What Is Considered A True Eye Emergency?

It’s true that we should never take our vision for granted. This means that when problems occur with the condition of our eyes or our eyesight, it can be easy to panic and assume every scenario is an emergency. However, this is rarely the case. 


A true eye emergency is one whereby the patient needs to seek immediate, urgent care in order to preserve their vision. Here are some true eye emergencies and their symptoms, so that you know when to contact your eye doctor right away. 


Retinal Detachment 

The retina is the area of light-sensitive cells at the back of the eye that receives light and turns it into signals which are sent to our brain, determining what we can see. Retinal detachment is a vision-threatening problem that occurs when the retina comes away from the back of the eye. It must be treated as quickly as possible to stop it from permanently affecting your sight. Patients who have high levels of myopia (nearsightedness), hyperopia (farsightedness), uncontrolled diabetes (and so have a complication known as diabetic retinopathy), and who have experienced trauma to the eye are more at risk of retinal detachment, which usually starts with a small hole in the retina.  

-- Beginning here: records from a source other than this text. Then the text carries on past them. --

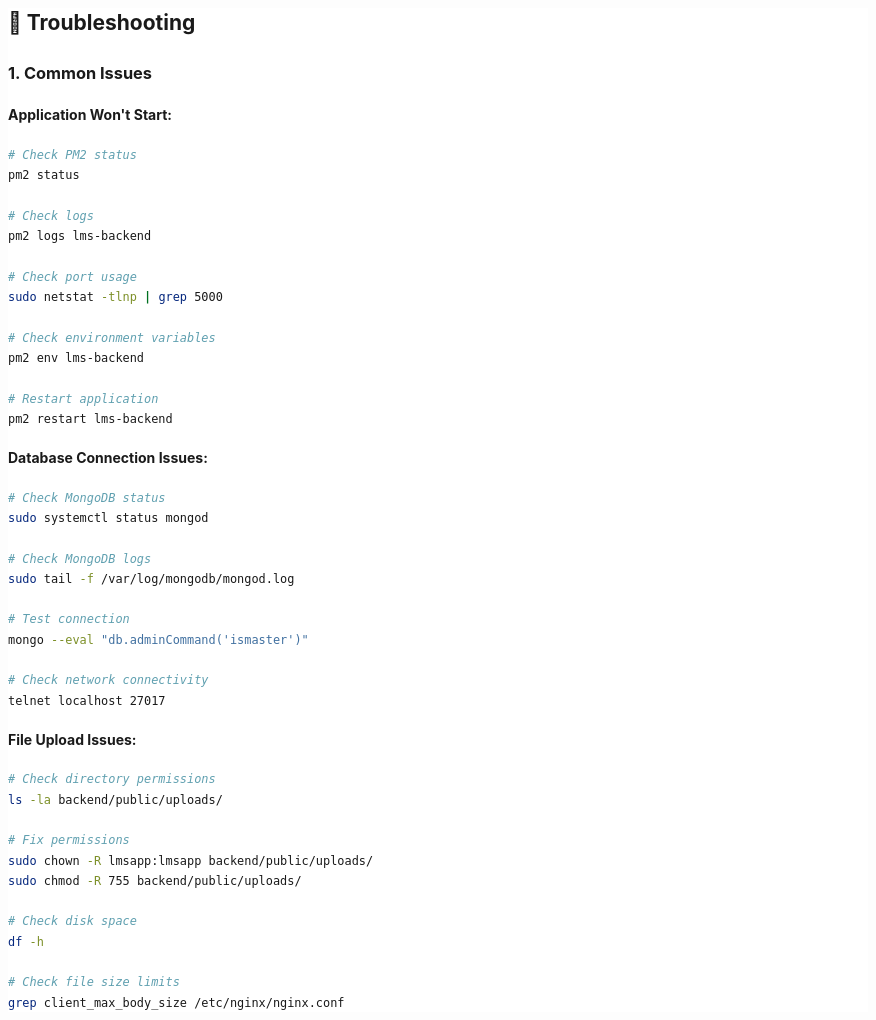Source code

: 
## 🚨 Troubleshooting

### 1. Common Issues

#### Application Won't Start:
```bash
# Check PM2 status
pm2 status

# Check logs
pm2 logs lms-backend

# Check port usage
sudo netstat -tlnp | grep 5000

# Check environment variables
pm2 env lms-backend

# Restart application
pm2 restart lms-backend
```

#### Database Connection Issues:
```bash
# Check MongoDB status
sudo systemctl status mongod

# Check MongoDB logs
sudo tail -f /var/log/mongodb/mongod.log

# Test connection
mongo --eval "db.adminCommand('ismaster')"

# Check network connectivity
telnet localhost 27017
```

#### File Upload Issues:
```bash
# Check directory permissions
ls -la backend/public/uploads/

# Fix permissions
sudo chown -R lmsapp:lmsapp backend/public/uploads/
sudo chmod -R 755 backend/public/uploads/

# Check disk space
df -h

# Check file size limits
grep client_max_body_size /etc/nginx/nginx.conf
```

Signs and symptoms of retinal detachment include:

  • Sudden persistent flashes of light in your vision

  • Sudden blurred vision

  • A dark curtain or shadow moving across your field of vision

  • Dots/lines or floaters suddenly appear in large numbers


If you experience these symptoms, it’s important to contact your eye doctor for an assessment right away.


Acute Glaucoma

In most patients, glaucoma is a very slow-developing condition that will be detected at routine eye exams. However, a small percentage of people every year experience acute glaucoma, also sometimes known as closed-angle glaucoma. This is characterized by a sudden increase in eye pressure (intraocular pressure) that causes damage to the optic nerve – the main pathway of messages from the retina to the brain. This damage is irreversible, and immediate action is essential to preserve your vision. 


Signs and symptoms of acute glaucoma include:


  • Severe eye pain

  • Agonizing headaches

  • A feeling of pressure inside the head

  • Blurred vision

  • Sudden floaters or flashes in your field of vision


If you experience any of these, get to your eye doctor immediately. 


Orbital Cellulitis

This emergency refers to an infection of the eyelid that then spreads behind the eye and is usually the result of a sinus infection that has spread to affect the surrounding tissues. When this happens, the pressure caused by the infection pushes the eye forwards. The only solution is surgery to open up and relieve the infected area. 


Patients who have orbital cellulitis may look as though their eye is popping out of its socket. Other symptoms include:


  • Swelling

  • Redness

  • Pain

  • Tenderness to the touch


Eye Penetration

Accidents and injuries take many forms, but one of the most common eye traumas is where a sharp object penetrates the eye itself. Unsurprisingly, this can cause severe damage to your vision. Not only will any puncture wounds cause the eye to lose pressure suddenly, but other key elements of your visual system could also be damaged. Surgical repair is necessary in nearly all cases, but the extent of the damage will dramatically affect the outcome. If you have an accident that causes your eye to be penetrated by a foreign object, don’t delay and get to your eye doctor right away.